Kemudian kategori yang ketiga dan inilah kategori yang terbaik, "man kana yaumuhu khairan min amsihi fahuwa rabihun," ini adalah kategori yang tertinggi dalam menyikapi peningkatan manusia dalam beribadah. Orang yang selalu punya semangat dalam peningkatan ibadahnya kepada Tuhan, pendekatan dalam keberagamannya adalah pendekatan yang holistik atau paripurna. Bukan saja pemahaman keagamaannya bagus, karena sangat aktif dalam mempelajari ilmu-ilmu yang dapat mendorong dalam memahami petunjuk-petunjuk agama, tapi juga berusaha untuk mengimplementasikan ajaran-ajaran tersebut dalam bentuk peribadatan dan amalan-amalan sosial.

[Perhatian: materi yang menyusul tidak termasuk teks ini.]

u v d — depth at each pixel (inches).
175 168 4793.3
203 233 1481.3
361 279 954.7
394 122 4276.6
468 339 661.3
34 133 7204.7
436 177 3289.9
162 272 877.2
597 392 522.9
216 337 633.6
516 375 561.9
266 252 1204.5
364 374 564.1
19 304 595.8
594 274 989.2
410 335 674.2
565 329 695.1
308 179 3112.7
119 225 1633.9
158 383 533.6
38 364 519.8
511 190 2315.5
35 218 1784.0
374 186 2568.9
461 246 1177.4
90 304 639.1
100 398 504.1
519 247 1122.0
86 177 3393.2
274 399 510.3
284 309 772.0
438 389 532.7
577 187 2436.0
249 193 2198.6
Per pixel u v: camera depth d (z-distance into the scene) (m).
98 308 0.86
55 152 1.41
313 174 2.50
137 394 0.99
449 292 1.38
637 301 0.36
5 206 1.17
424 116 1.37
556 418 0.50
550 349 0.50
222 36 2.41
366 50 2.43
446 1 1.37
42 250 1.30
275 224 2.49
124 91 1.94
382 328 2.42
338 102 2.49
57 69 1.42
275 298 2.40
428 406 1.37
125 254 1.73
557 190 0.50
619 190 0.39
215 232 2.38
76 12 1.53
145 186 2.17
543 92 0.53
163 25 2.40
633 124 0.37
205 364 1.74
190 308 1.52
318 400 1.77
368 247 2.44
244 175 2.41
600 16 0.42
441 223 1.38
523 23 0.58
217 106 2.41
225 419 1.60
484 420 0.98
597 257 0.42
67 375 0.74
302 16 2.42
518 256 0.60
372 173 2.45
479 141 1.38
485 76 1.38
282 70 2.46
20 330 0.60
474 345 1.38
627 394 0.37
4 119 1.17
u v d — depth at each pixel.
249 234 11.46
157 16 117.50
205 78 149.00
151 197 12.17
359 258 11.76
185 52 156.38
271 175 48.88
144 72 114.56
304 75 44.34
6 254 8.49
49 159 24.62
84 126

Dalam bahasa kaum sufi ketika membagi manusia dalam mengamalkan ajaran agama ada ungkapan manusia yang terbaik " yadri wa yadri annahu yadri", dalam terjemahan bebasnya, adalah orang pintar, dan dia tahu bahwa dirinya pintar dan mengamalkan kepintarannya. Inilah kategori yang terbaik, hari ini lebih baik dari hari kemarin, tentunya dalam berbagai aspek bentuk peribadatan, baik ibadah ritual maupun ibadah sosial. Orang semacam ini masuk dalam kategori menurut ungkapan hadis di atas sebagai "rabihun", adalah yang orang-orang yang beruntung, tentunya keuntungan duniawi dan lebih-lebih keuntungan ukhrawi.
Jadi dalam menyikapi bagaimana menghadapi akhir tahun atau awal tahun, ada patokan atau rambu-rambu yang diberikan oleh agama, dan rambu-rambu itu punya konsekuensi terhadap kita, apakah kita akan masuk kategori sebagai orang yang "magbunun", atau mal'unun, ataupun rabihun, tentunya jalan terbaik dalam menyikapi adalah yang memandang bahwa hari ini menjadi lebih baik dari hari kemarin, orang yang dapat memaksimalkan pengamalan ajaran agamanya hari ini, lebih meningkat khususnya dari segi kualitas pengamalan dibandingkan dengan hari kemarin.
Oleh sebab itu, maksimalisasi dalam peribadatan sangat perlu dalam rangka untuk peningkatan kualitas ibadah, peningkatan kualitas berupa kualitas iman, sebagai dasar atau pondasi dalam beragama, kualitas iman itu akan sangat menentukan kualitas amal, atau amal yang terbaik adalah dilandasi dengan iman yang kuat atau iman yang istiqamah. Karena iman sifat fluktuatif atau dinamis diperlukan kebiasaan-kebiasaan yang baik untuk menjaga keimanan agar tetap ada penguatan supaya tetap konsisten berada di jalur kebenaran.
Iman yang dinamis dan tetap di jalur yang benar haruslah di dampingi ilmu, keduanya tidak dapat dipisahkan. Ilmu itu harus punya landasan keimanan, dan keimanan dinamis perlu disuburkan dengan aspek keilmuan.